Последние два слова он прошептал, пригнувшись к митару поближе, чтобы мало ли что — кто-то из окружающих не услышал. Эйол сделал скорбное лицо, покачал головой, отодвинулся и уставился на Роара, ожидая реакции на сказанное.
— И?
— Э, — он выпучил глаза ещё сильнее и стал похож на рыбу. — Вы не расслышали, что я сказал, достопочтенный митар?
— У меня отличный слух, уважаемый эйол, — повёл головой Роар. — Я просто не понимаю сути вопроса, который вы хотели бы обсудить с нашим фераном.
— Достопочтенный митар, — возмутился служитель единого бога, втягивая воздух, перед тем как выдать длинную поучительную, полную праведного негодования речь, — моя роль, как и роль других эйолов, заключается в том, чтобы защищать простых людей именем бога от морока и нечестивых, злых заговоров и колдовства, следить за соблюдением истинных законов Высшего бога и законов элата. Если то, что говорят люди правда, то мне необходимо, жизненно необходимо, поговорить с достопочтенным фераном, потому как его жизнь может быть в опасности. Ведьмы страшный, жуткие противоестественные природе создания, с ними нельзя быть уверенными даже мгновение спустя, как они напустят хвори, раздоры, беды и грехи. Я не видел достопочтенного ферана уже очень давно, с тех пор как наш господин вернулся из своей долгой и тяжёлой поездки во благо элата и ферната. И потому я не могу быть уверен, что с ним всё хорошо, что нет на нём жути заговора ведьмовского и что слова людей всего лишь их глупость и бестолковость.
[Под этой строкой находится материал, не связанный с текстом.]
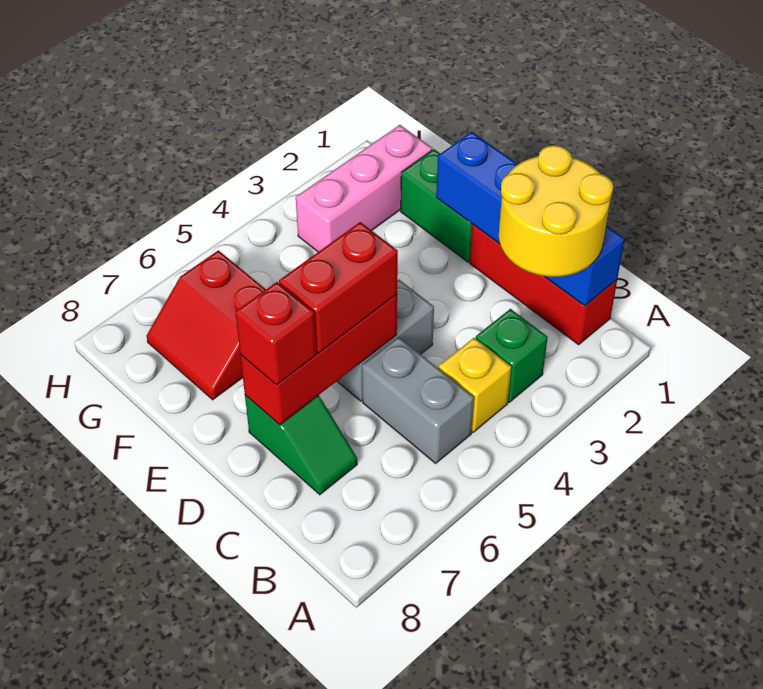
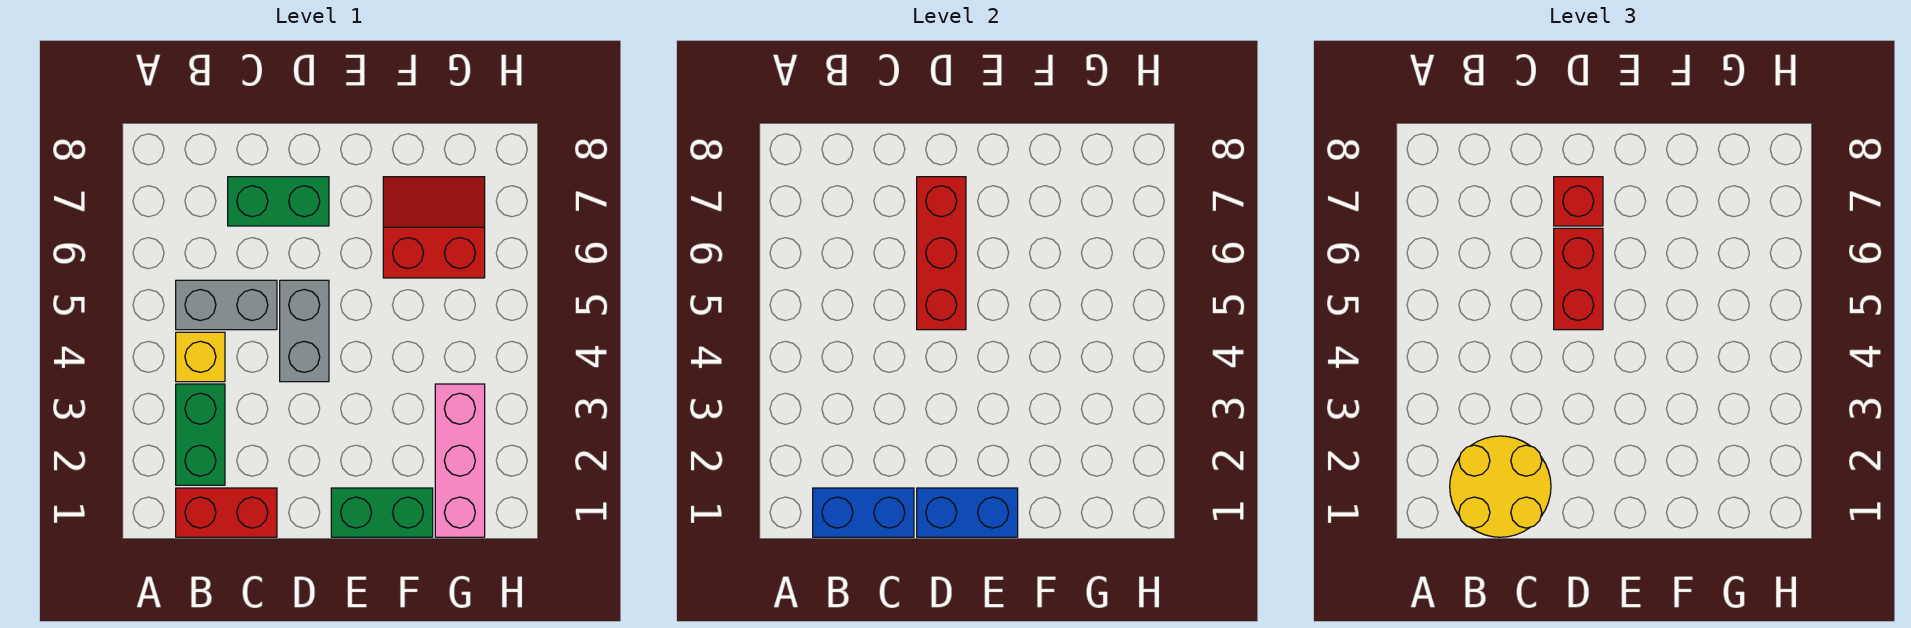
red 1x3 brick [470,224,617,345] -> red 1x2 brick [176,488,277,537]
green 1x1 brick [476,309,548,402] -> green 1x2 brick [176,384,225,485]
green 1x2 slope [245,395,357,495] -> green 1x2 brick [228,177,329,226]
Роар хотел много чего сказать на это. Но промолчал.
— Я передам вашу просьбу достопочтенному ферану, — мужчина пересиливал себя, чтобы говорить как можно отстранённее. — Хотя можете не особо переживать, так как совсем скоро дом уедет в Зарну и наш эйол, который видел ферана во время его поездки, сможет с ним поговорить и проверить, есть ли на нём ведьмовской заговор. Что до разговоров людей, — митар покачал головой, — не пристало человеку истины, веры и служителю Верховного бога, да сохранит он нас от бед, болезней и войны, слушать сплетни баб и мужиков, праздно слоняющихся и дела своего не знающих.
— Я не сказал, что верю этим словам, достопочтенный митар, — встрепенулся эйол. — Но и сказать, что они меня не тревожат, я не могу. Вот если бы достопочтенный феран чаще посещал дом веры…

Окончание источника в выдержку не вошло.